QUOTED TEXT:
▼▼▼

Watch out this guy: he’s one of the most brillant musicians working
in the present European “avant garde” scene.
Rui
Eduardo Paes - The dimension
of marketing in the project Zeitkratzer seems to be fundamental not only
for its consumption by the public but also for its identity. You’re
trying to present and to sell “experimental” music as if it
is a form of (pop)ular music, or even a sort of folk music (music by the
people, for the people: the idea “Zeitkratzer in the park”,
which is also adopted by “classical” music in Germany and
Austria, with the same purposes). Can you explain me what do you want
to do and achieve with this kind of approach?
Reinhold
Friedl - The dimension of marketing is, in the first sense,
not important for the identity, but for the existence of the group. If
you just imagine what it means in financial terms to bring together the
musicians of Zeitkratzer, coming from very different places in Europe,
you can verify that marketing is quite important to pay travels, hotel
costs, etc.
On the other hand, as Zeitkratzer has a quite provocative aesthetic -
that is not at all intended to be so, but the musicians involved have
just a “normal” approach to very different music -, the stalinistic
contemporary music scene reacts in a very nervous way. So, to get money
from this source is not only not easy, but the attitude of this scene
- to have well-payed jobs in festival structures or universities, to pretend
to have the monopol of so-called “contemporary music” and
to ignore completely every non-academic approach - leads to a completely
boaring idea of “new music” in a closed society. So, we never
thought about treating or selling experimental music as a kind of pop
or folk music, we just don’t hide the fact that it’s fun for
us to play this kind of music we play. And I’m quite convienced,
that’s how it should be...
The park project was not at all a copy of the “classical music in
the park” thing, but a research on special musics for open spaces,
even more in a sense of installation than a concert situation: there was
no stage at all, the musicians were spread in the park, the pieces had
between one and three hours long and were concieved to walk around and
enjoy the spacial dimension of sound in a open park situation. We even
took care that nobody could know exactly before when we were playing where
or which piece. So, the most interested audience was some older turkish
guys sitting in the park, really enjoying it, and other people that never
had any idea about the existence of contemporary music, who just liked
the music. So, this was more a mission than a selling project.
What seems to be a pop approach is more related to the “band”
structure of Zeitkratzer. Most of the musicians, having played or still
playing in contemporary music ensembles, are quited pissed off of fast-food
culture in this metier: playing pieces, so-called “world-premieres”
just once, then throwing them into the garbage, and always playing with
musicians that are just engaged for a special job, playing music like
a job. So, one of the important decisions in the programming of Zeitkratzer
is also to play and to replay repertory pieces, in order ot play them
better and better (hopefully). On the other hand, the musicians are nearly
the same than in the beginning of the band, five years ago, so they know
each other really well and are able to play whatever in a kind of band
approach, more than in a kind of score fetishism.
R.E.P.

▲▲▲

WRITTEN PROBLEM: Return the passage of the Zeitkratzer interview starting at "Watch out this" and ending at "kind of approach?", copied word for word.

GIVEN ENTRIES:

▼▼▼

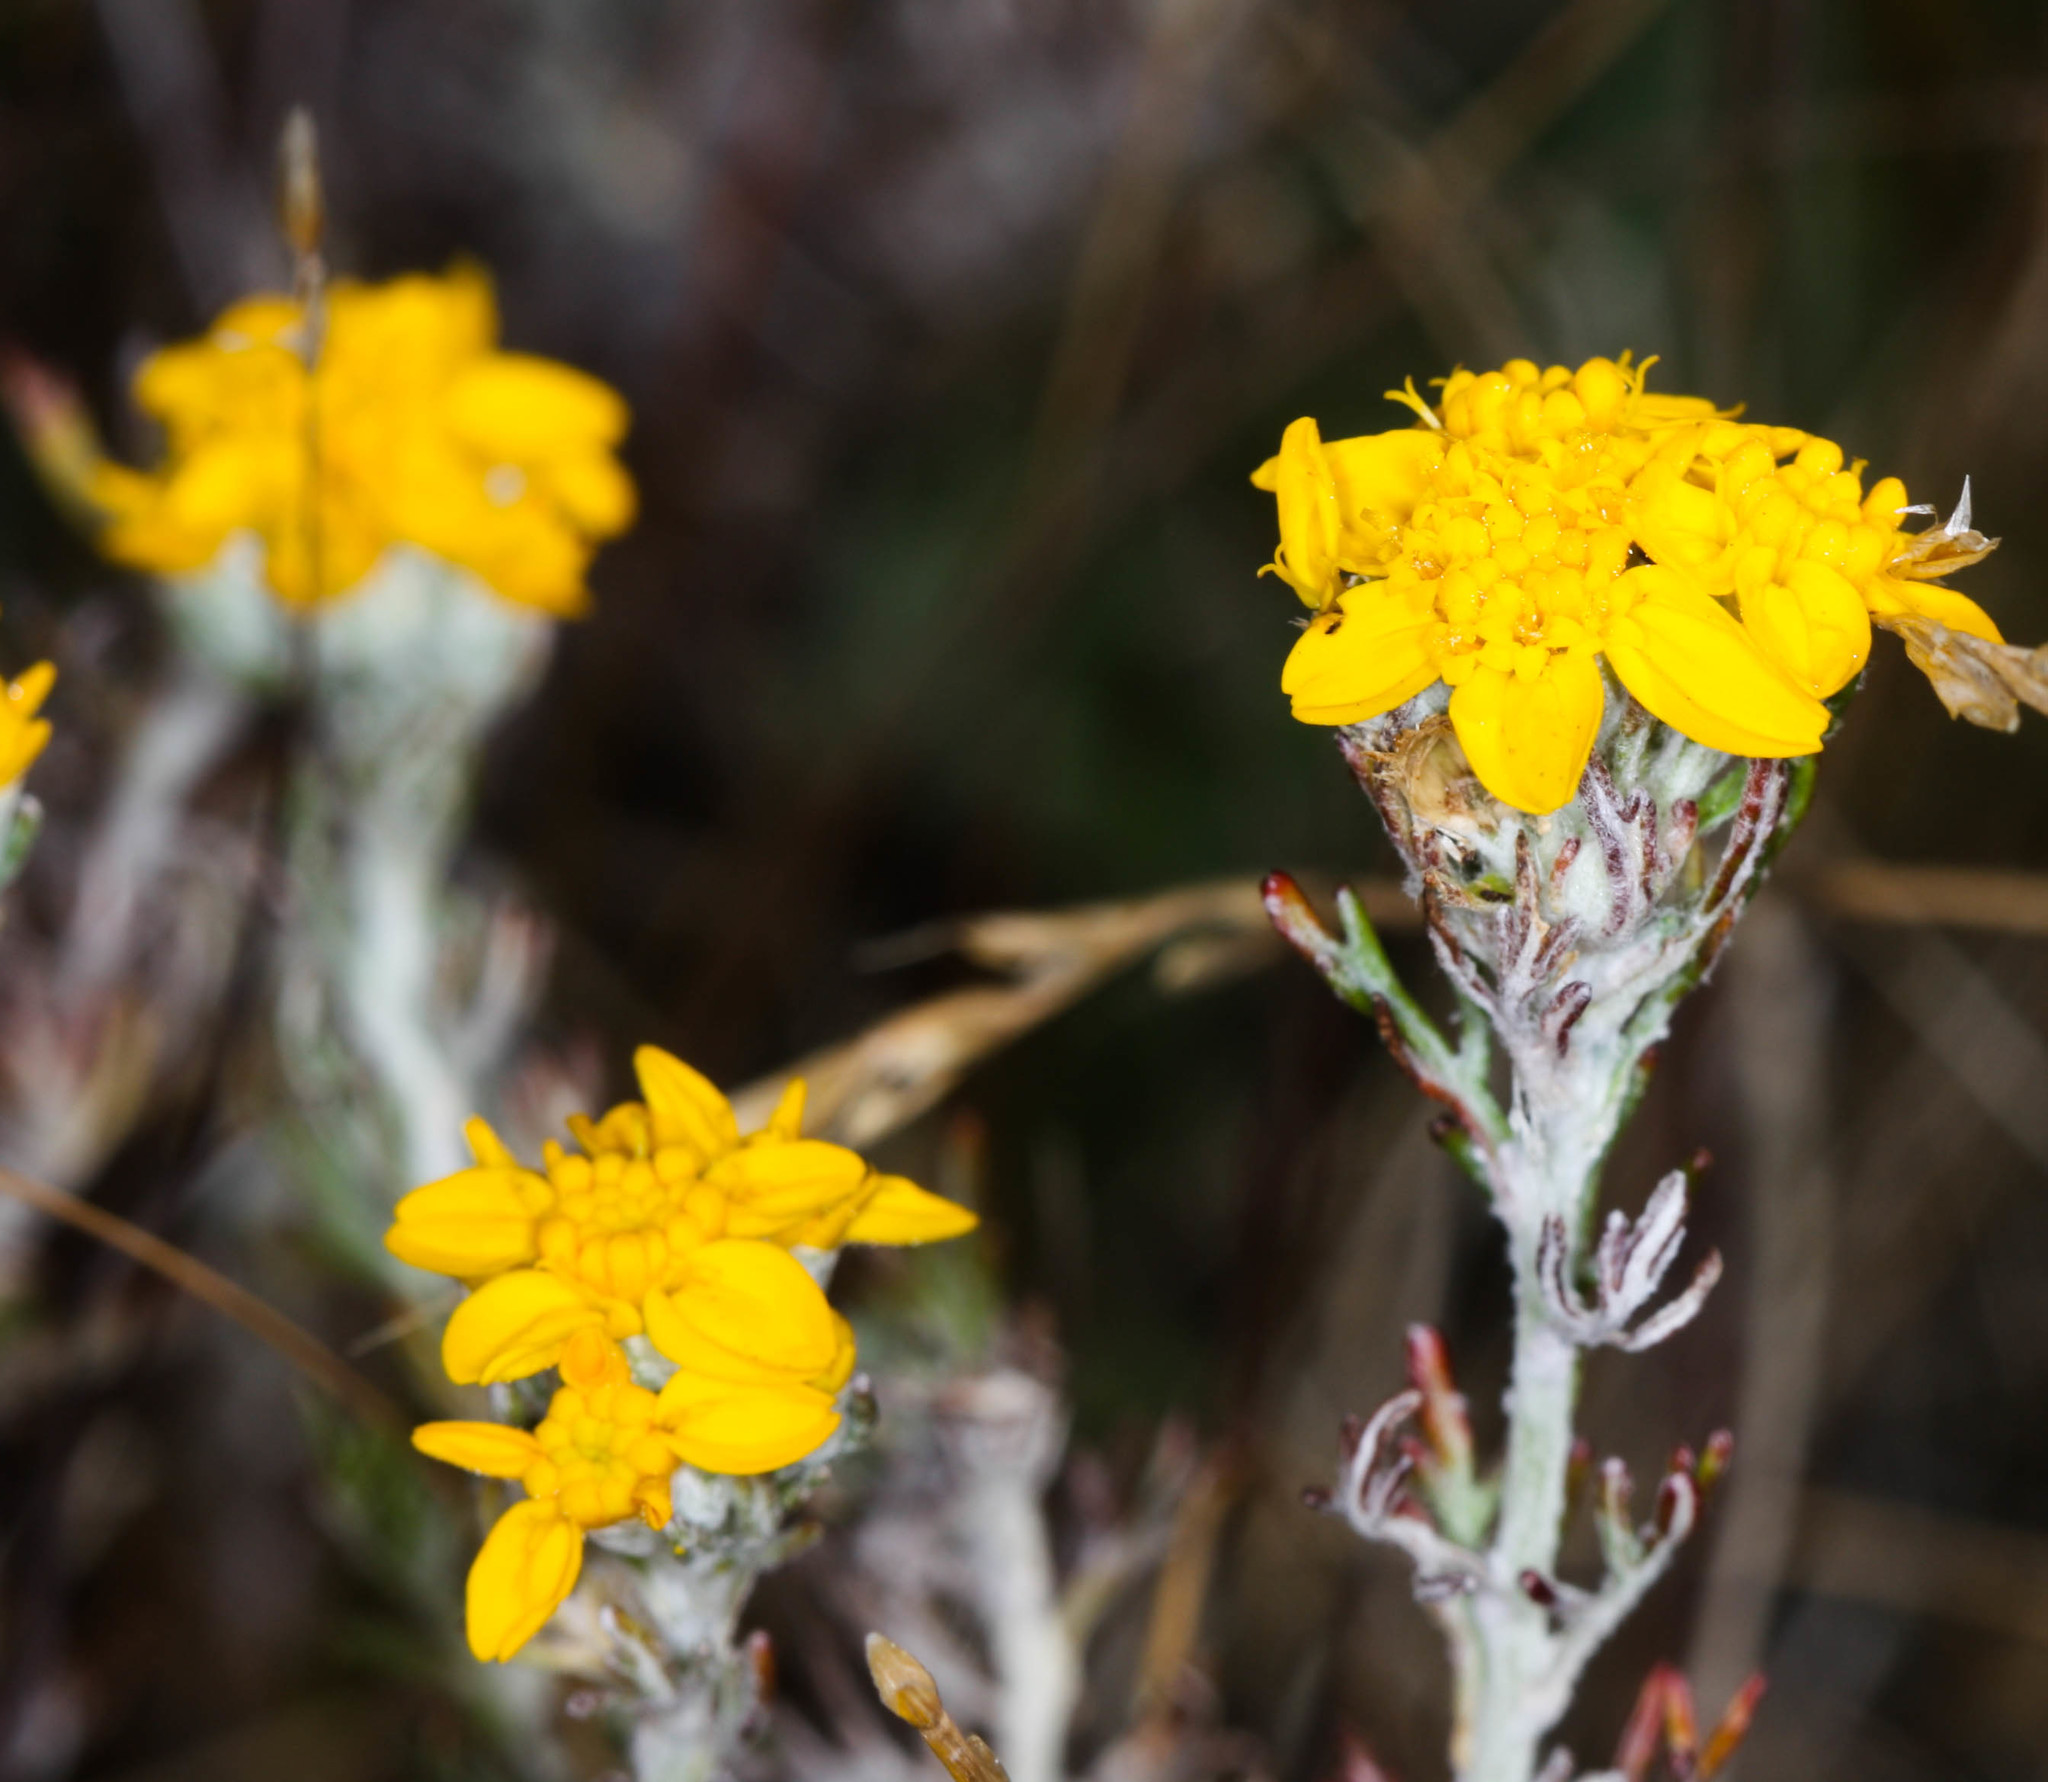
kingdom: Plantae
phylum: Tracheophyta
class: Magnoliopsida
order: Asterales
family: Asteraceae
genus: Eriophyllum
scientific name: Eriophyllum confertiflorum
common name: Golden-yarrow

▲▲▲
▼▼▼

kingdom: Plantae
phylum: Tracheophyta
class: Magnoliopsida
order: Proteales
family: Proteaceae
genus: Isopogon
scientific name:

▲▲▲
▼▼▼

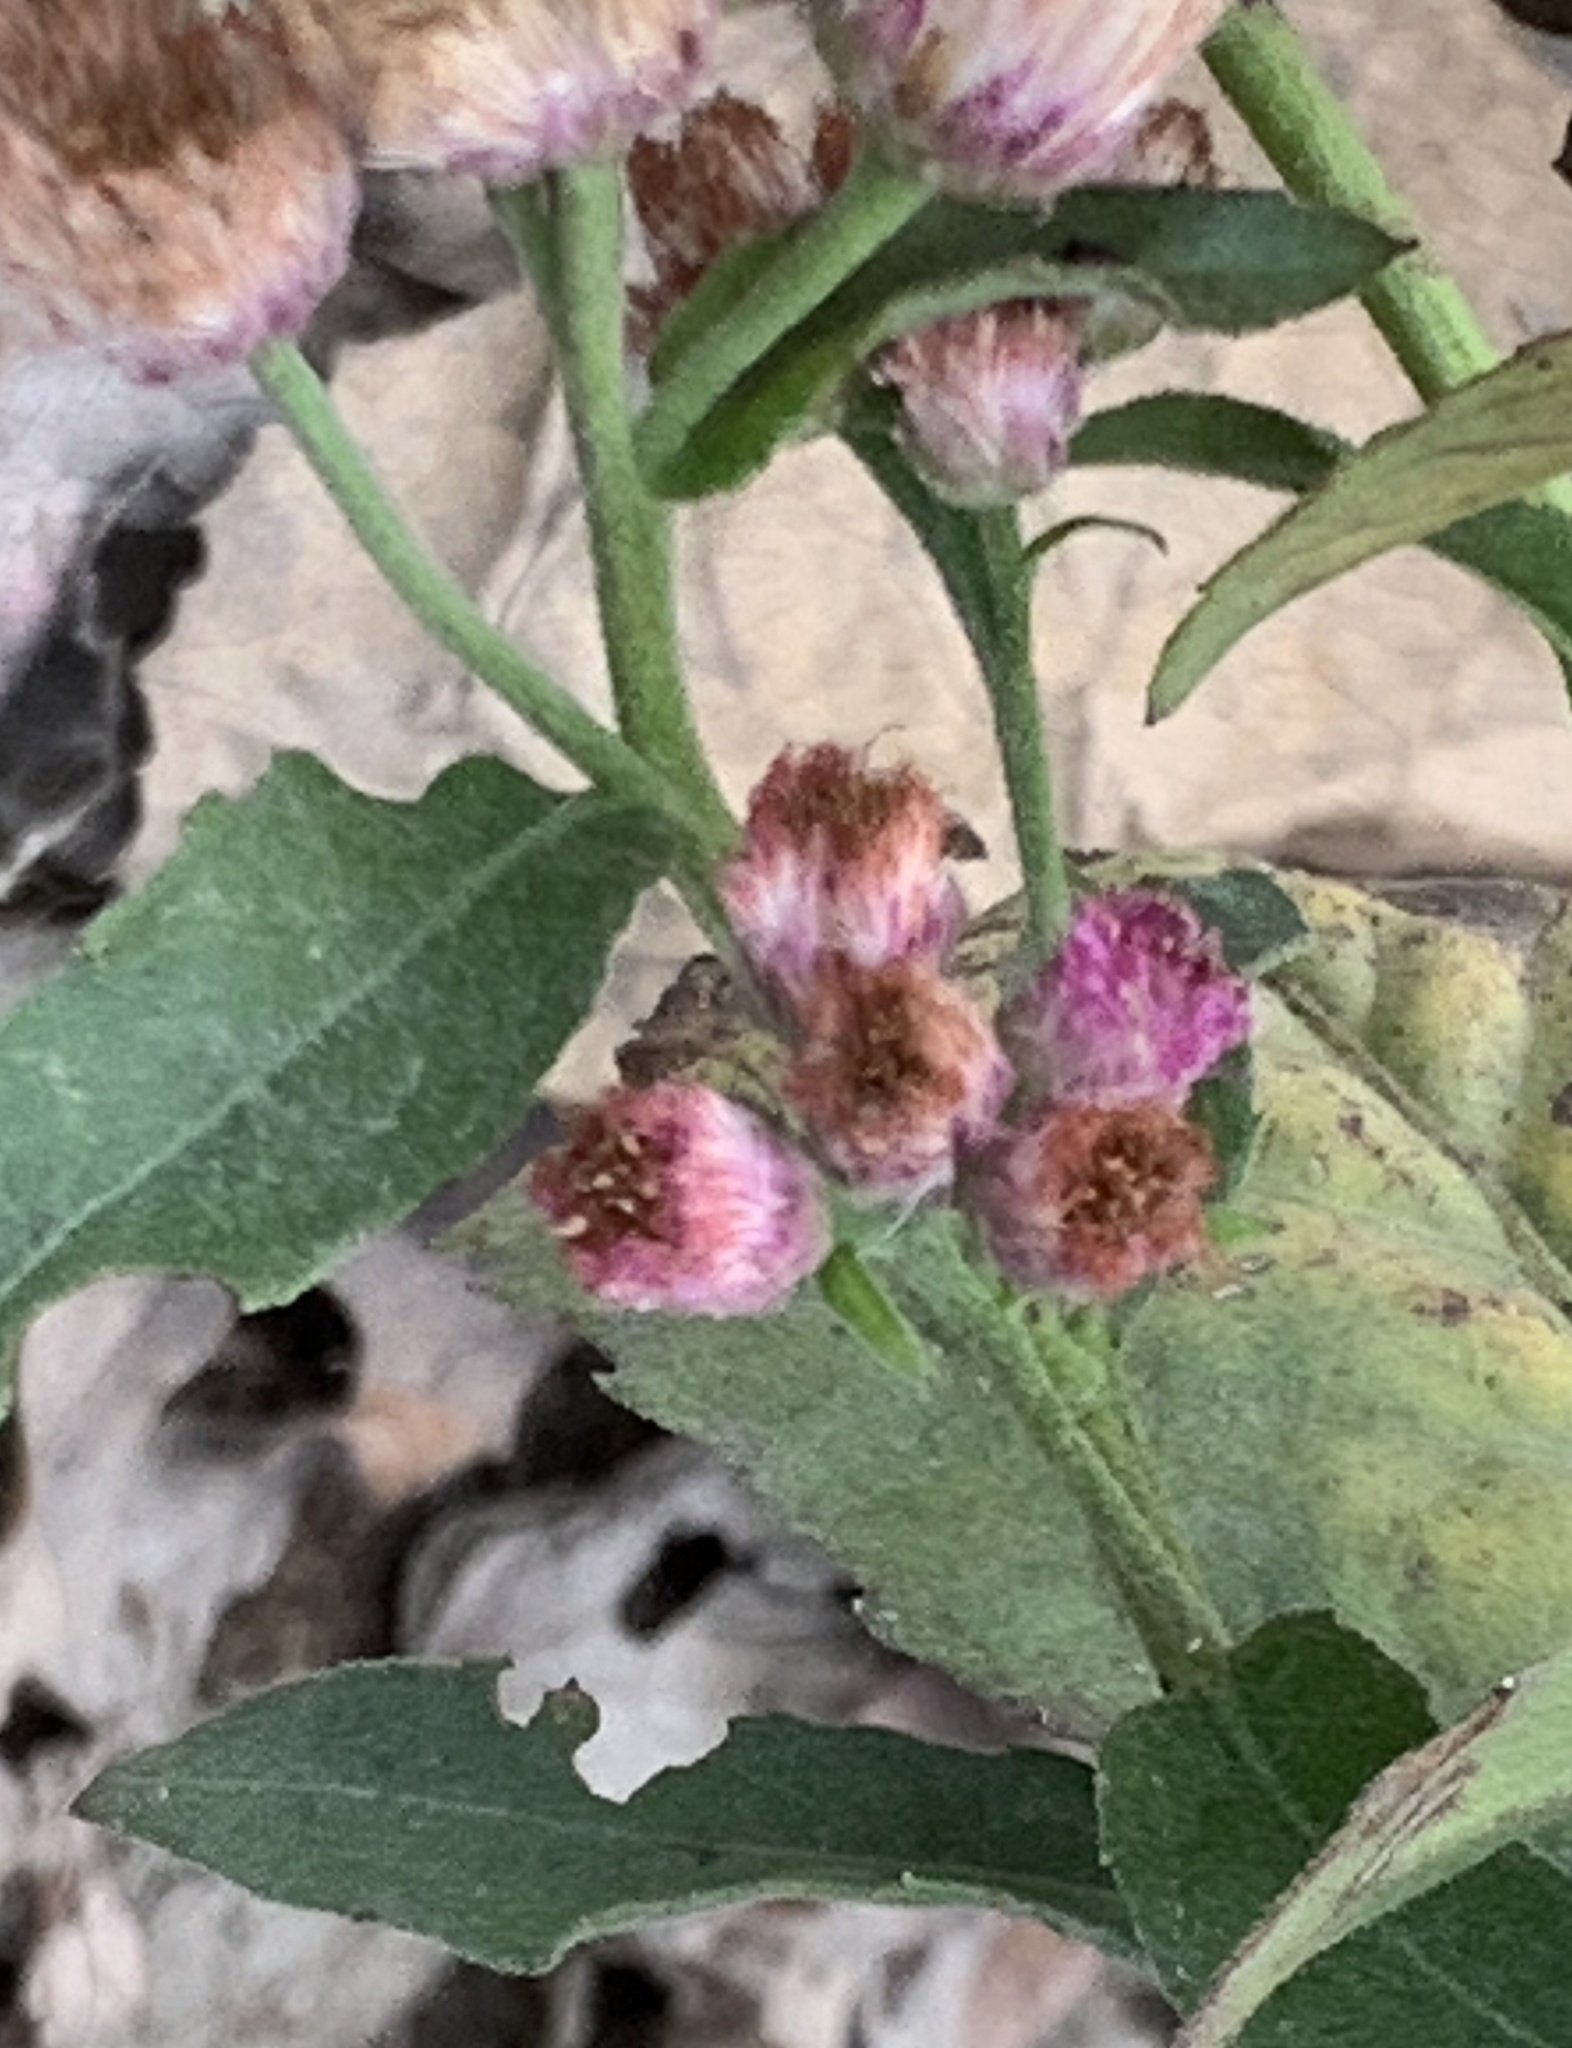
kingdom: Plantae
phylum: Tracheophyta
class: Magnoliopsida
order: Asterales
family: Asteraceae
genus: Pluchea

▲▲▲

CORRECT ANSWER:
Watch out this guy: he’s one of the most brillant musicians working
in the present European “avant garde” scene.
Rui
Eduardo Paes - The dimension
of marketing in the project Zeitkratzer seems to be fundamental not only
for its consumption by the public but also for its identity. You’re
trying to present and to sell “experimental” music as if it
is a form of (pop)ular music, or even a sort of folk music (music by the
people, for the people: the idea “Zeitkratzer in the park”,
which is also adopted by “classical” music in Germany and
Austria, with the same purposes). Can you explain me what do you want
to do and achieve with this kind of approach?